Le Premier ministre français, Dominique de Villepin.(Photo: AFP)
Le Premier ministre français, Dominique de Villepin.
(Photo: AFP)
Dominique de Villepin a annoncé un certain nombre de mesures destinées à favoriser une «immigration choisie», à l’issue d’un comité interministériel consacré à cette question le mardi 29 novembre. Le Premier ministre a insisté sur la nécessité de mieux contrôler les procédures qui permettent d’accéder au territoire grâce au mariage ou au regroupement familial, et de davantage sélectionner les étudiants désireux de venir en France poursuivre leur cursus. L’objectif affiché ouvertement par Dominique de Villepin est d’essayer de mettre en place les conditions nécessaires à une meilleure intégration des immigrés, notamment en généralisant le Contrat d’accueil et d’intégration (CAI).

Des immigrés intégrés, c’est ce que veut Dominique de Villepin. La crise des banlieues a participé à faire de ce souhait un objectif politique incontournable. Les violences perpétrées pendant plusieurs semaines par des jeunes, majoritairement fils ou petits-fils d’immigrés d’Afrique ou du Maghreb, ont en effet provoqué un électrochoc dans la société française et ont amené au cœur des débats le problème de l’immigration. Dans ce contexte, les annonces du Premier ministre sur ce sujet représentent une première illustration des solutions que le gouvernement envisage pour éviter d’alimenter encore le flot des exclus issus de l’immigration dans les années à venir. Il s’agit en quelque sorte d’un axe complémentaire à celui de la lutte contre l’exclusion dans les cités.

La tendance est clairement définie. Le gouvernement entend mieux gérer les arrivées, c’est-à-dire les contrôler davantage.

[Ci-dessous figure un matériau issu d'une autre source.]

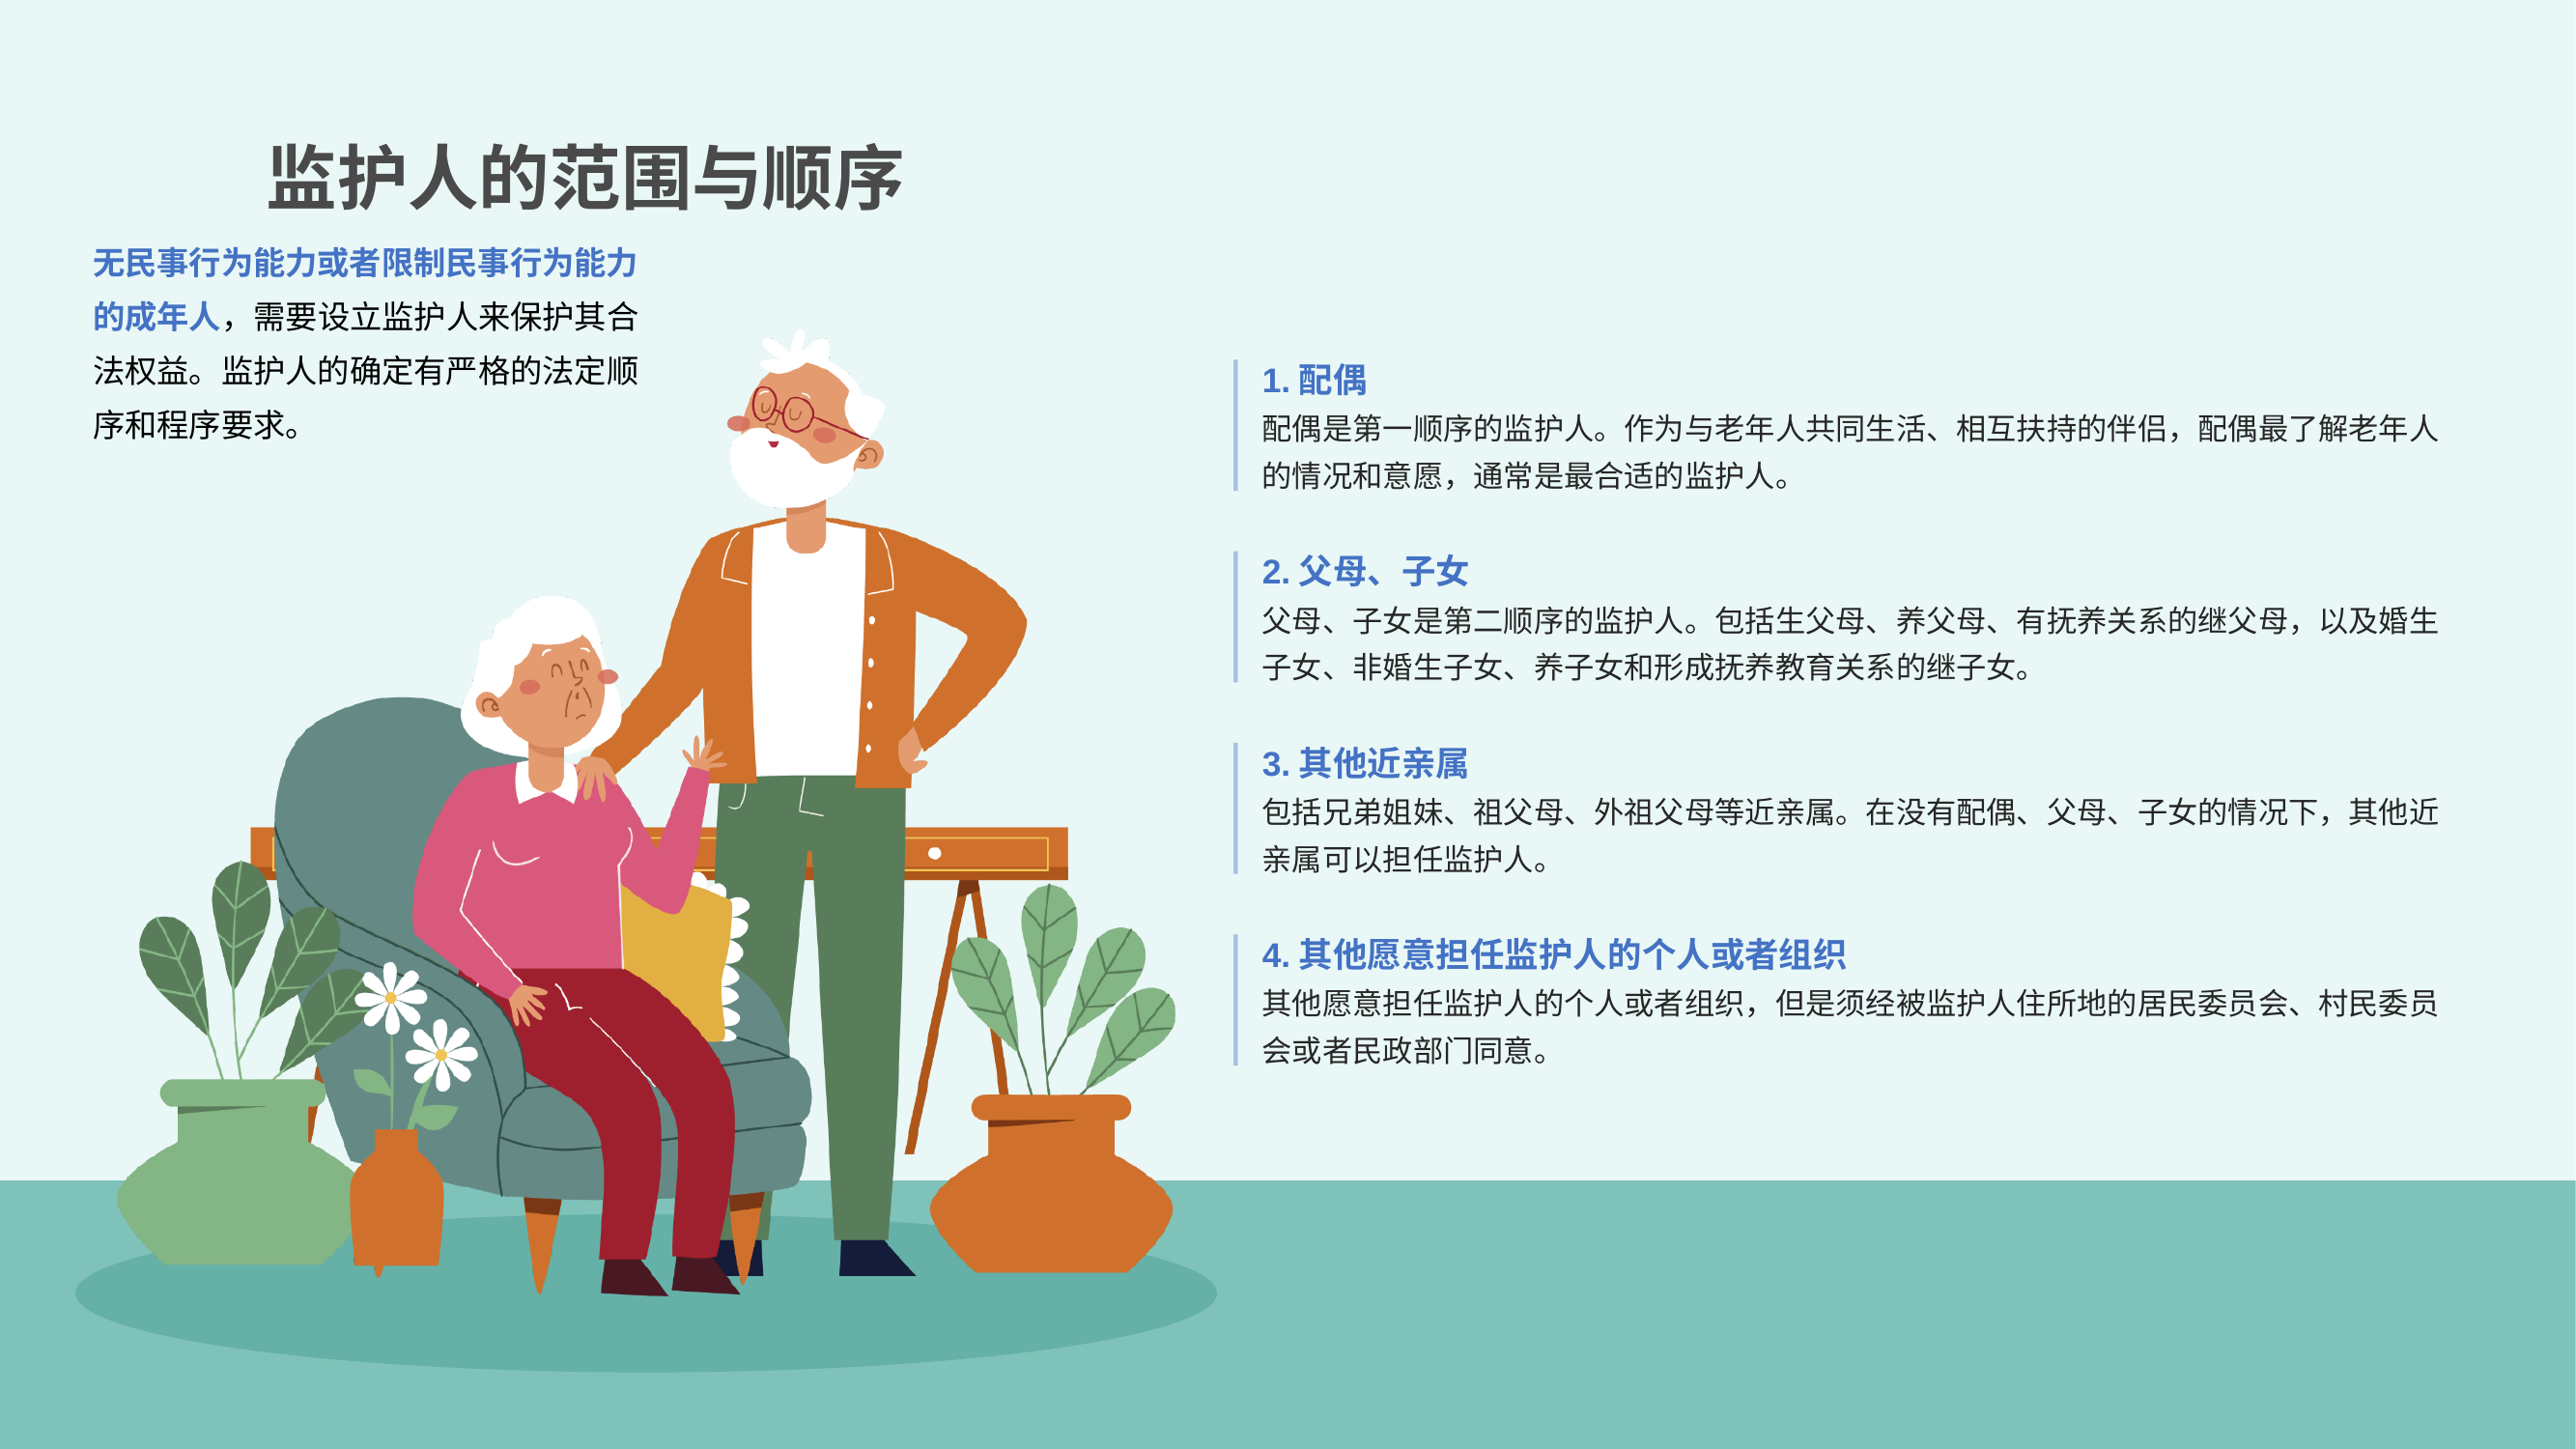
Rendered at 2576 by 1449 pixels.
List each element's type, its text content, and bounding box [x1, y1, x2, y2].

text_box [1232, 358, 1239, 492]
text_box 4.其他愿意担任监护人的个人或者组织 [1261, 926, 2053, 975]
text_box 2.父母、子女 [1261, 543, 2053, 591]
text_box [1232, 933, 1239, 1066]
text_box 配偶是第一顺序的监护人。作为与老年人共同生活、相互扶持的伴侣，配偶最了解老年人的情况和意愿，通常是最合适的监护人。 [1261, 399, 2449, 502]
picture [117, 328, 1175, 1296]
text_box 监护人的范围与顺序 [266, 141, 2576, 221]
text_box [1232, 351, 2055, 1077]
text_box 父母、子女是第二顺序的监护人。包括生父母、养父母、有抚养关系的继父母，以及婚生子女、非婚生子女、养子女和形成抚养教育关系的继子女。 [1261, 590, 2449, 694]
text_box [1232, 742, 1239, 875]
text_box 无民事行为能力或者限制民事行为能力的成年人，需要设立监护人来保护其合法权益。监护人的确定有严格的法定顺序和程序要求。 [78, 220, 667, 612]
text_box 其他愿意担任监护人的个人或者组织，但是须经被监护人住所地的居民委员会、村民委员会或者民政部门同意。 [1261, 974, 2449, 1077]
text_box [1232, 551, 1239, 683]
text_box 包括兄弟姐妹、祖父母、外祖父母等近亲属。在没有配偶、父母、子女的情况下，其他近亲属可以担任监护人。 [1261, 782, 2449, 886]
text_box 3.其他近亲属 [1261, 735, 2053, 783]
text_box 1.配偶 [1261, 352, 2053, 400]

C’est pour cette raison que le Premier ministre a annoncé qu’il désirait que le délai minimum pour que le conjoint étranger d’un citoyen français puisse demander la nationalité soit allongé de deux à quatre ans pour ceux qui résident en France, et de trois à cinq ans pour ceux qui vivent hors de l’Hexagone, de manière à ce que la nationalité soit «le moins possible un droit automatique».

Dominique de Villepin demande, d’autre part, le renforcement du contrôle des mariages binationaux conclus à l’étranger. Et pour y parvenir, le gouvernement veut pouvoir agir avant les unions en rendant obligatoire une audition des futurs époux devant le consul. A charge pour le représentant de l’Etat d’émettre des réserves. Il veut aussi faire en sorte que la transcription de ces mariages sur l’état civil français ne soit plus automatique en donnant au parquet de Nantes, qui se charge des régularisations, le pouvoir de s’y opposer en cas de doute sur la validité de l’union. Ces dispositions nécessitent une réforme du Code civil et devront donc faire l’objet d’un projet de loi que le Premier ministre espère faire adopter au premier trimestre 2006.

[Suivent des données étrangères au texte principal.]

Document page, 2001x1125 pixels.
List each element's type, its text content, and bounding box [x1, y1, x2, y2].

Vérifier la validité des mariages binationaux

Ces mesures ont été décidées parce que le gouvernement a constaté l’augmentation très importante des mariages binationaux célébrés à l’étranger ces dernières années. Avec 34 000 unions de ce type en 2004 (contre 13 000 en 1995), il s’agit à ce jour du premier mode d’immigration légale. Et pour Dominique de Villepin cette «explosion pose un certain nombre de questions», comme celle de la proportion de mariages blancs. Le Premier ministre estime donc qu’il faut «lutter contre la tendance qui ferait du mariage avec un Français quelque chose qui se monnaie».

A en croire le chef du gouvernement, ce renforcement des contrôles sur la validité des unions est aussi nécessaire pour «être en mesure de vérifier le respect de la loi qui interdit la polygamie dans notre pays». Ce thème très sensible fait en effet partie des sujets qui ont émergé à la suite des violences dans les banlieues. Le ministre délégué à l’Emploi, Gérard Larcher, avait même estimé que la polygamie était l’une des causes des émeutes. Sans valider cette thèse, Dominique de Villepin confirme bien la réalité du phénomène (difficile à quantifier) et la nécessité de lutter contre lui, notamment en durcissant les conditions du regroupement familial.

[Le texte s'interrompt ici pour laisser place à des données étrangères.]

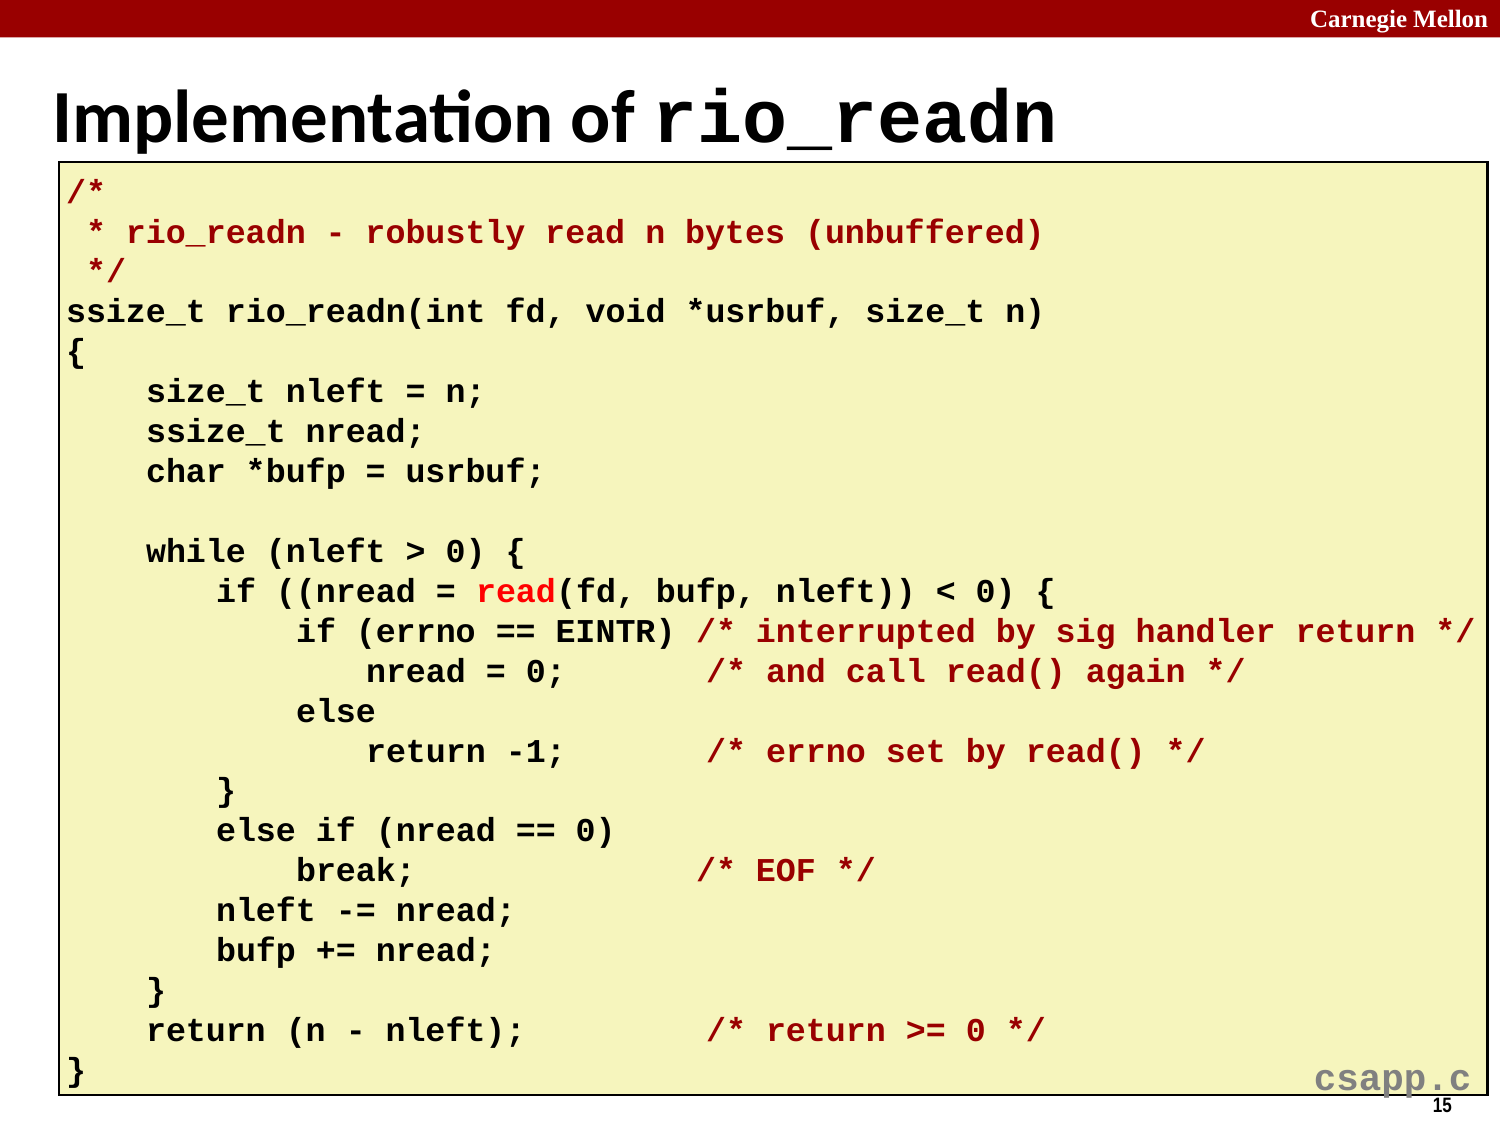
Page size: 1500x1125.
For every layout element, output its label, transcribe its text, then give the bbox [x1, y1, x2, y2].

text_box csapp.c [1299, 1045, 1487, 1106]
text_box /* * rio_readn - robustly read n bytes (unbuffered) */ ssize_t rio_readn(int fd, void *usrbuf, size_t n) { size_t nleft = n; ssize_t nread; char *bufp = usrbuf; while (nleft > 0) { if ((nread = read(fd, bufp, nleft)) < 0) { if (errno == EINTR) /* interrupted by sig handler return */ nread = 0; /* and call read() again */ else return -1; /* errno set by read() */ } else if (nread == 0) break; /* EOF */ nleft -= nread; bufp += nread; } return (n - nleft); /* return >= 0 */ } [58, 162, 1488, 1096]
title Implementation of rio_readn [37, 49, 1284, 176]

Un certain nombre de pistes ont été évoquées lors du conseil interministériel de mardi pour agir dans ce domaine. Dominique de Villepin a, par exemple, déclaré qu’il était favorable à une plus grande vigilance face au «degré d’intégration du demandeur de regroupement». La maîtrise de la langue française étant une condition indispensable, selon lui, pour permettre l’intégration de la famille. Le chef du gouvernement s’est aussi déclaré favorable à l’allongement du délai de séjour en France à partir duquel on peut demander à faire venir sa famille (de un à deux ans). Reste qu’il ne s’agit pour le moment concernant le regroupement familial que de considérations générales, car sur cette question aucune décision ne sera prise avant le mois de février 2006, date à laquelle Dominique de Villepin a demandé à son ministre de l’Intérieur de lui remettre des conclusions.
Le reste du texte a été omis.